__Text segment__
--*--
Fear of other men teaches us to hate women

“They forced you into war by saying you were weak.”

Men are afraid of other men. We learn this early. The condition of traditional British masculinity is to know where you are in the pecking order of men. Other men teach us to hate women.

If we are not one of the big boys, then we know terror and insecurity. To live beyond the security of being the masculine winner is to live in the condition of exposure and fear. The big boys, the hard lads, the lads at work, the men on the internet, our friends.

The bigger boys tell the smaller boys what to think. The bigger boys tell the smaller boys what they should be. And the smaller boys, in hope of one day being able to be with the bigger boys, try to curry the favour of the bigger boys.

The weapons used by men to force other men to perpetuate this endless cycle of masculine dominance are humiliation, exclusion, coercion and force.

This craving for the love and respect of other men continues through life. But it’s tinged with fear, a fear that makes it possible for men to listen to other men instead of listening to women and to attack men who do. A fear that makes men defend things their hearts should tell them are wrong. A fear that makes you look behind your shoulder at your gang to see if they are nodding in approval rather than turn to face the person to whom you are talking. It’s the fear that the violence that you see meted out to women will someday be turned upon you.
--*--
__Given request 1__
In the records, from the line with "common name: Wild peas" up to and including the line with "common name: Fig", swap "scientific name" for "binomial" and return only those lines, with everything else unchanged.
These records are unrelated to the essay on fear and masculinity.
--*--
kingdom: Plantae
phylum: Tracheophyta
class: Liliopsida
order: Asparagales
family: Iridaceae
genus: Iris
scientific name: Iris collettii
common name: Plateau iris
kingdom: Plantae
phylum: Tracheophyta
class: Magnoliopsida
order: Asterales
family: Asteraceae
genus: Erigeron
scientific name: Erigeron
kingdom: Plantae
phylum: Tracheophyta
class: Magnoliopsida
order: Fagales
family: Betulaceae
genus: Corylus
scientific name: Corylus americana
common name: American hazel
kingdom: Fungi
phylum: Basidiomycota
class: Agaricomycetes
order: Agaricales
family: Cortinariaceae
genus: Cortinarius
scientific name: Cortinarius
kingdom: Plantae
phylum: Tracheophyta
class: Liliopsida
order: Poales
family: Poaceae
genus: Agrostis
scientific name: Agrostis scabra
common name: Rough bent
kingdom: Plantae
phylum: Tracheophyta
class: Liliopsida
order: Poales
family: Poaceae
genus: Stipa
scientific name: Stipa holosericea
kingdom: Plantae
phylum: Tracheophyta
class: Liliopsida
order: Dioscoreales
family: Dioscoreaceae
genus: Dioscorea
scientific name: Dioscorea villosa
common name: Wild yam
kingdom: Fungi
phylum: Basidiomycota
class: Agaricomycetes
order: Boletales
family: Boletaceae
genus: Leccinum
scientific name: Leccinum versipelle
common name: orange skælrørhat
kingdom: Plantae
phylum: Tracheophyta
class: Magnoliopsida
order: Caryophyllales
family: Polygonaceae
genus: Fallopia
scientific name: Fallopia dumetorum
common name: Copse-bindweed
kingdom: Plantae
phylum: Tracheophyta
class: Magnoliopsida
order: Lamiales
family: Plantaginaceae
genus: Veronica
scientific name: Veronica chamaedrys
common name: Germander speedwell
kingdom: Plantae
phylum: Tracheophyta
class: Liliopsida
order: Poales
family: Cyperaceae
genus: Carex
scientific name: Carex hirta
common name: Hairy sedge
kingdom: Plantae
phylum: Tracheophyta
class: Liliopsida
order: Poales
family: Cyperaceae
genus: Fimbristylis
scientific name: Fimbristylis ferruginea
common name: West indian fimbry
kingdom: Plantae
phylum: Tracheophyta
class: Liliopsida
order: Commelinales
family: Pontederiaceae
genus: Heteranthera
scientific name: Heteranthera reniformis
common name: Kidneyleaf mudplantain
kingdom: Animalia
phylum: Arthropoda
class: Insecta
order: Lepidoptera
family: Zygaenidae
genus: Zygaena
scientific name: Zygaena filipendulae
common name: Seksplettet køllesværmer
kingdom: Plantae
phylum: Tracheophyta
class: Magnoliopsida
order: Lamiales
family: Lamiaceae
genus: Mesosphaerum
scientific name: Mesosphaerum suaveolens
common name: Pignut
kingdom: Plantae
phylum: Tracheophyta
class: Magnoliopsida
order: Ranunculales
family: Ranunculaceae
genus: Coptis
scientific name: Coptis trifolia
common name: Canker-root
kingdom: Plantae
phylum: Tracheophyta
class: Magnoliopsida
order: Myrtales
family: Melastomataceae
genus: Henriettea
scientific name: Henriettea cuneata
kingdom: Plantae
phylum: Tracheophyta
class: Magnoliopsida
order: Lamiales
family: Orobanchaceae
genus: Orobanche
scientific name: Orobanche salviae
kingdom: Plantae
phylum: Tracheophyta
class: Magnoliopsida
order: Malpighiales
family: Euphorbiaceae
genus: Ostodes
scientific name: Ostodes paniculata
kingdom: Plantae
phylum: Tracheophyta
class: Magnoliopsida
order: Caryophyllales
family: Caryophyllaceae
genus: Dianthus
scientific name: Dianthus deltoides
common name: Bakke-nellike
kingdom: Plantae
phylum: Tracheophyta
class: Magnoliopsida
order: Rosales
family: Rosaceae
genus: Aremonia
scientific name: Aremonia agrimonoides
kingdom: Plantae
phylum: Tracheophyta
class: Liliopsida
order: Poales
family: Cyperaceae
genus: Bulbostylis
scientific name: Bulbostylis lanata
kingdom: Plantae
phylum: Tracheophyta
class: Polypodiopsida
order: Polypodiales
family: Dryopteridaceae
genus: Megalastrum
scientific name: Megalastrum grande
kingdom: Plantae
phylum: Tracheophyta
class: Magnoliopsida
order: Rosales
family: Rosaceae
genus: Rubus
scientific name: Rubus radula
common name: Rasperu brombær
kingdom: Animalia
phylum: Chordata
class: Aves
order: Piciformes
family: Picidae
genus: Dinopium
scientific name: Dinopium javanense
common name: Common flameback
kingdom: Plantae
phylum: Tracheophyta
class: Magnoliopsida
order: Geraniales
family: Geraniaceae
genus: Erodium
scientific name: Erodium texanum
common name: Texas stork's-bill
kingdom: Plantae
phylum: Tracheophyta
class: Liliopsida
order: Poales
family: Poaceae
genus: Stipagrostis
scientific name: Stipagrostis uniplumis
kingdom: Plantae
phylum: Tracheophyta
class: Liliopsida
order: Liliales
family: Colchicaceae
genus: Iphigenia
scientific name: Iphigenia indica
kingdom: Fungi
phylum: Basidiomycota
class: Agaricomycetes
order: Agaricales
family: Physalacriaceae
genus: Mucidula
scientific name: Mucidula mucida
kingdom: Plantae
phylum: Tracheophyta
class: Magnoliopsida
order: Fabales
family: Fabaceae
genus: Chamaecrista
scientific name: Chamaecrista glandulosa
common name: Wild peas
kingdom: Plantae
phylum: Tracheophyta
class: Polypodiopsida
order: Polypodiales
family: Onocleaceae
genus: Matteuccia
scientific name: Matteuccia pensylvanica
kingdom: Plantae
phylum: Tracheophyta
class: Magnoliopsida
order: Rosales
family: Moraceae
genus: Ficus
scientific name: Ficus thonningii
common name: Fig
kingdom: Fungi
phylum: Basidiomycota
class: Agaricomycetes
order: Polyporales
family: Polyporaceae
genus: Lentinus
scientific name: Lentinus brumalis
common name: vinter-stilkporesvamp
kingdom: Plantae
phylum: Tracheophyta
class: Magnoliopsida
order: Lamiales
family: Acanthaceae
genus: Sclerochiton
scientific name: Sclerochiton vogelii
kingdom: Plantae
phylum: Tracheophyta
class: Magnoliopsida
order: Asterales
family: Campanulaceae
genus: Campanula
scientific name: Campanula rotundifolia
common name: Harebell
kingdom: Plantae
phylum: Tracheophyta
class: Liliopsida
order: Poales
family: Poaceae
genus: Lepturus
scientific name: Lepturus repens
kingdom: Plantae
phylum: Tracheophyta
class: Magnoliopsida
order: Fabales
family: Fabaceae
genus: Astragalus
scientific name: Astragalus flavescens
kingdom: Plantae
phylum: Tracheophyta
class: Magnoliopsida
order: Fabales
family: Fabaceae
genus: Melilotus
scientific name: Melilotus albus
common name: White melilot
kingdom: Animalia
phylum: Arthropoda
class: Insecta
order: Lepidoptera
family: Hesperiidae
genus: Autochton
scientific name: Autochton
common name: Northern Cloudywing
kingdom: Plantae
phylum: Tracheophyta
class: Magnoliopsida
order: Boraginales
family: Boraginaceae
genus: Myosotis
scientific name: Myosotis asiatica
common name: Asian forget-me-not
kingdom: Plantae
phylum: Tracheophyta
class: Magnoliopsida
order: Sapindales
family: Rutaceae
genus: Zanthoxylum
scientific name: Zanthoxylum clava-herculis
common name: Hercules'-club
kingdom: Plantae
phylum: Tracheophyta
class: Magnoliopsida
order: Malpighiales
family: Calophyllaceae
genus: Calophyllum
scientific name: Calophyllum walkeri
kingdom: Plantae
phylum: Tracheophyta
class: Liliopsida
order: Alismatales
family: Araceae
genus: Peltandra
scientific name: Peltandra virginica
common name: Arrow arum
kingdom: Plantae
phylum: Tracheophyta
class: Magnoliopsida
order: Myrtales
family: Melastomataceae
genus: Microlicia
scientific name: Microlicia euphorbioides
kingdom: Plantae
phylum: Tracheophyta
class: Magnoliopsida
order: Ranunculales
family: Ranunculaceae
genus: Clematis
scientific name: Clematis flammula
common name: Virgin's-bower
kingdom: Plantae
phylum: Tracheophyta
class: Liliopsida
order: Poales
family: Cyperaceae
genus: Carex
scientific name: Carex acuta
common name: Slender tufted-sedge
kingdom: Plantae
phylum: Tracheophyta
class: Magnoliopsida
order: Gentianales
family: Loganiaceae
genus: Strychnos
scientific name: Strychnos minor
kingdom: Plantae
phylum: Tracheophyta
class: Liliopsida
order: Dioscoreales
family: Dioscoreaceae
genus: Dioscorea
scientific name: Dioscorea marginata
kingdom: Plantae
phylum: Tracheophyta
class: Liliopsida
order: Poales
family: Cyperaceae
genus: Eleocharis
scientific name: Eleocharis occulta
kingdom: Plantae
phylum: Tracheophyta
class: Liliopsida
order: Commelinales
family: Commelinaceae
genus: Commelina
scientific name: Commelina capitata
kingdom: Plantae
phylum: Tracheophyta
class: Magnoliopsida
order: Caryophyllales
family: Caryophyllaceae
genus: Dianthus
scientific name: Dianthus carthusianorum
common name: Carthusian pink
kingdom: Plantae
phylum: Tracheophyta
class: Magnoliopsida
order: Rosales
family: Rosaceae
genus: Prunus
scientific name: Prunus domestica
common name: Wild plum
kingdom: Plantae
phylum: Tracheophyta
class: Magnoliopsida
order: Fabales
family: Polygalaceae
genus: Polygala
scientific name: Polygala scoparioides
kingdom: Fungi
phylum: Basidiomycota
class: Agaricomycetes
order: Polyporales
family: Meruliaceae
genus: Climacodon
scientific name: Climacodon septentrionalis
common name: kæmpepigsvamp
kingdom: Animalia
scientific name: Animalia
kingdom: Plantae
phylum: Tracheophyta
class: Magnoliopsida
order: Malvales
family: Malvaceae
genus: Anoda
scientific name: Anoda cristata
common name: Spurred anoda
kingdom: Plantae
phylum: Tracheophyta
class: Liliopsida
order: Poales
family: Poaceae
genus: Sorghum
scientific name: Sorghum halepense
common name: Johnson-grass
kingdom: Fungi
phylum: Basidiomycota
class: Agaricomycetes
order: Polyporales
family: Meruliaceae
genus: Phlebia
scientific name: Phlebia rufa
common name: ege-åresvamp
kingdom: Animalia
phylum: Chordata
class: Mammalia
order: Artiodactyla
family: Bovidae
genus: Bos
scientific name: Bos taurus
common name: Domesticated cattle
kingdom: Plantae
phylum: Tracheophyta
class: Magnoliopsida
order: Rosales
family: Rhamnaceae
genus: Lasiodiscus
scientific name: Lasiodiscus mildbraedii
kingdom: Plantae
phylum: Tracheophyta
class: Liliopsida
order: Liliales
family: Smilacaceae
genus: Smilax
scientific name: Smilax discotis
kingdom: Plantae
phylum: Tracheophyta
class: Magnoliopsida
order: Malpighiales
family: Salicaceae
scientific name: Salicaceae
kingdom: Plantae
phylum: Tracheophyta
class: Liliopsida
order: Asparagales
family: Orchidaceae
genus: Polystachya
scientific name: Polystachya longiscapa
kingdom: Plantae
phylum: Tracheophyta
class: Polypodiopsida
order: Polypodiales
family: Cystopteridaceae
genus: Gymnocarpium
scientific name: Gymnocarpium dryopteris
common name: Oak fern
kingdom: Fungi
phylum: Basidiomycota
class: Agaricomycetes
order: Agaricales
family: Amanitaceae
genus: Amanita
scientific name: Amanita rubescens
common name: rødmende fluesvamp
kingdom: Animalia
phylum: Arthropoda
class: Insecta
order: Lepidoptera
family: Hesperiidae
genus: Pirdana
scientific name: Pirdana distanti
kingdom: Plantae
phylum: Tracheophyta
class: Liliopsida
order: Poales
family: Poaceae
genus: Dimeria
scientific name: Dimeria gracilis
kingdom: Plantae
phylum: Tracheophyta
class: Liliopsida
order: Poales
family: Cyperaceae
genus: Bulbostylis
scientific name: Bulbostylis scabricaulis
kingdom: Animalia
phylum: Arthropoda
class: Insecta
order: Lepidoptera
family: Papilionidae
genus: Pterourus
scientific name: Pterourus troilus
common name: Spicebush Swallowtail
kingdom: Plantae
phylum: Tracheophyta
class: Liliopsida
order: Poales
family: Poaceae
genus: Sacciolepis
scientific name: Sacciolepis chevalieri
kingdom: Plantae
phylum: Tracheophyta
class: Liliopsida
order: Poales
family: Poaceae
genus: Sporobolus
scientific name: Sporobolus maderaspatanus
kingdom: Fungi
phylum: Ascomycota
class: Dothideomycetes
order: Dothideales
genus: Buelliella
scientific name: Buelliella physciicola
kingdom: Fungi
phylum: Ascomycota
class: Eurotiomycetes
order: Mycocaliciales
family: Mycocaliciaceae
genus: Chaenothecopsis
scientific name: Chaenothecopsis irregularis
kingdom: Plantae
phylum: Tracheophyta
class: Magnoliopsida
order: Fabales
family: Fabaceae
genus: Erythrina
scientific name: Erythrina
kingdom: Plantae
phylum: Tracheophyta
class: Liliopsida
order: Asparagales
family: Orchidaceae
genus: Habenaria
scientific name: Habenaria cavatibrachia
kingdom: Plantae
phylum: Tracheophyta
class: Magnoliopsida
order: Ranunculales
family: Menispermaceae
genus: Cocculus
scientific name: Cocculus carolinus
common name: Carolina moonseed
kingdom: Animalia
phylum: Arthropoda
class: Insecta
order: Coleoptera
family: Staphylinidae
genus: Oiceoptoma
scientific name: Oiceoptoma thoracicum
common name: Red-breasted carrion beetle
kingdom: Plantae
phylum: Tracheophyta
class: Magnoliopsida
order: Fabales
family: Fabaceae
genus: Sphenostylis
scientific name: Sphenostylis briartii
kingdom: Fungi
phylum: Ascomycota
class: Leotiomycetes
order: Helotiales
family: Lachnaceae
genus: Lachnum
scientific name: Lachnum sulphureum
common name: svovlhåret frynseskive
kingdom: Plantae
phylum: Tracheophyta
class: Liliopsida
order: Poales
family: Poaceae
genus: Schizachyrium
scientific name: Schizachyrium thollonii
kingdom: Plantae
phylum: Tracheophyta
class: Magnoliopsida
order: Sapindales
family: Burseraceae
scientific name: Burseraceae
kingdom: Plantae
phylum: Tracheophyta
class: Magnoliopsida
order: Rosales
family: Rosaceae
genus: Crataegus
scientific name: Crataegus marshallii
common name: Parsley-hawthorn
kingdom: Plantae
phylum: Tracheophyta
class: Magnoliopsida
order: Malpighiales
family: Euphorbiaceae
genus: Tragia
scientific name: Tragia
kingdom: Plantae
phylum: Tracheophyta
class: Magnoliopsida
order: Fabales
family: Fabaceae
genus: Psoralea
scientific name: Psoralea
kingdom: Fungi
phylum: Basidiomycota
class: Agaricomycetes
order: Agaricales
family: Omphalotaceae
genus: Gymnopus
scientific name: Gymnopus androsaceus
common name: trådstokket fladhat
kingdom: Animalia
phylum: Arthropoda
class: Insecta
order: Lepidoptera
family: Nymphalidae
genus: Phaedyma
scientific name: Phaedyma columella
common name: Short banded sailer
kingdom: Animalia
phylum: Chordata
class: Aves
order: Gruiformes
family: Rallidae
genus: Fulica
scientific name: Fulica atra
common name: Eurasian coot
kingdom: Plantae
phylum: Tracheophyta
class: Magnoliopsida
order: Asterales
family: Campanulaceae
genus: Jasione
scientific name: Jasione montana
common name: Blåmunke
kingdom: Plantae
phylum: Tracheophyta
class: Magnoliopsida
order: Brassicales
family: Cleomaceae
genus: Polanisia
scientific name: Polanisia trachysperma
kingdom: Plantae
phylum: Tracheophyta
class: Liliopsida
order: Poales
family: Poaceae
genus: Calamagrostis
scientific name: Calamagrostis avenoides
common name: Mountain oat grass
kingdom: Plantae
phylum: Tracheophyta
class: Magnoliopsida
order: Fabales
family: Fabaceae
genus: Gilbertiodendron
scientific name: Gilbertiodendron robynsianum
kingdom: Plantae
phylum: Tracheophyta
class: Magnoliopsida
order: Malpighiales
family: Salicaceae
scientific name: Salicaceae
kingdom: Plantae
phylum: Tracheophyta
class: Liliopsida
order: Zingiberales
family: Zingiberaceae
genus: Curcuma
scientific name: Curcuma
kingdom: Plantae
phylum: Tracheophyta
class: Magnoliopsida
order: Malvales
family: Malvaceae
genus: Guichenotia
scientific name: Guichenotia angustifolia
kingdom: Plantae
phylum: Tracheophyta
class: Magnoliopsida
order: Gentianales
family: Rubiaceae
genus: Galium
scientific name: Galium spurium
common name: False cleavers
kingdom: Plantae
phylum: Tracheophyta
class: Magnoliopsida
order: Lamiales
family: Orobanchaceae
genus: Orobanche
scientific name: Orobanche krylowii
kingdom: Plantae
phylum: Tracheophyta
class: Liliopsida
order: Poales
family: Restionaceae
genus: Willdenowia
--*--
__Given request 2__
According to the essay on fear and masculinity, what weapons do men use to force other men to perpetuate the cycle of masculine dominance?

__Complete answer 1__
common name: Wild peas
kingdom: Plantae
phylum: Tracheophyta
class: Polypodiopsida
order: Polypodiales
family: Onocleaceae
genus: Matteuccia
binomial: Matteuccia pensylvanica
kingdom: Plantae
phylum: Tracheophyta
class: Magnoliopsida
order: Rosales
family: Moraceae
genus: Ficus
binomial: Ficus thonningii
common name: Fig

__Complete answer 2__
Humiliation, exclusion, coercion and force.